Over the next week, the team was given banquets throughout the city over the next week, receiving jewel-encrusted basketball trophies, championship watches and even cigarette cases with "National Champions" engraved on them - different time for athletes in the 1940s, especially with many of them being men who just two and three years before had been serving in the Atlantic and Pacific theaters of World War II in the service of their country.
Cam Henderson would end up in the West Virginia Sportswriters Hall of Fame, the Marshall Hall of Fame and the NAIA Hall of Fame.
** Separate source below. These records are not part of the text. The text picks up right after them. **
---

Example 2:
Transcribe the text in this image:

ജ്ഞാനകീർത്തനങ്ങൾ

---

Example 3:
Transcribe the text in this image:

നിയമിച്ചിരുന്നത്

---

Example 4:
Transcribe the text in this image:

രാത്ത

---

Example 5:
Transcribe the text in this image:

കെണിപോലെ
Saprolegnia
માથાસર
Center Gene "Goose" James, senior captain Bill Hall and Tonkovich were all first team NAIB All-Americans, while Toothman was captain of the second team and Marvin Gutshall, who had served in the Marines in the island campaigns at Iwo Jima and other invasions against the Japanese, was honorable mention on the All-American team. The next season, Toothman, James and Tonkovich were honorable mention All-Americans on the Associated Press national collegiate team ("Tonk" was also second team NAIB All-American the next season, when Marshall beat Syracuse to win the Los Angeles Invitational, but fell in quarterfinals of the NAIB tourney). James and Tonkovich went onto play in the early days of the National Basketball Association after finishing at Marshall.
Marshall, Huntington and Cabell County would get the Veteran's Memorial Field House built as a result of the title, becoming the home team of Herd basketball from 1950-81. Henderson would coach through 1955, winning 362 games in 20 seasons at the helm of the Herd. The Herd of 1946-47 were some of the greatest players and scorers in Marshall history: Jim Bakalis, Dick Erickson and Bob Wright (1,019 points, 40th all-time at Marshall), along with Tonkovich (1,578 - 11th), Hall (1,421 - 16th), Toothman (1,326 - 19th), James (1,092 - 36th) and Gutshall won at Kansas City.
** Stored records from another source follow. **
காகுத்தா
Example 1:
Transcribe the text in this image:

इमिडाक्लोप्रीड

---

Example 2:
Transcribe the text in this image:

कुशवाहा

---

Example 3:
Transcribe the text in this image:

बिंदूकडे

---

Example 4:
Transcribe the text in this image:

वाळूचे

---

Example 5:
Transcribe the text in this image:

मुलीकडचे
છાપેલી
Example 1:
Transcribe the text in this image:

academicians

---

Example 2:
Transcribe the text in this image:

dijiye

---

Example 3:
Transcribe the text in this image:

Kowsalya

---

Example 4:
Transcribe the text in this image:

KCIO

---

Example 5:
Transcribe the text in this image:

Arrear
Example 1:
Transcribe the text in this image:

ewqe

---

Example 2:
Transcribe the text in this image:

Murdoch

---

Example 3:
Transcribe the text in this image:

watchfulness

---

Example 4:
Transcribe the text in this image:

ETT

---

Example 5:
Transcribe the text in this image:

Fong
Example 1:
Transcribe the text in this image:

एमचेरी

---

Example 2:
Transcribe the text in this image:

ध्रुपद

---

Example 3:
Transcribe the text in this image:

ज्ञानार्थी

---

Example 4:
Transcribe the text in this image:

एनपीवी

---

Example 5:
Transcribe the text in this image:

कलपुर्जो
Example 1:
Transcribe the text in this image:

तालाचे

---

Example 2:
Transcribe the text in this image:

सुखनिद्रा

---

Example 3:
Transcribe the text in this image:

Gutshall, Hall, Henderson, James, Tonkovich, Toothman and Wellman are all in the Marshall Athletic Hall of Fame. Another big part of the 27 regular season wins were players Fred Altizer, Ed Little, Al "Babe" Mazza and Jimmy Van Zant who, along with Wellman - the only student manager in the MU Hall - will forever be Marshall's only national champions in basketball, winning the NAIB title on March 15, 1947.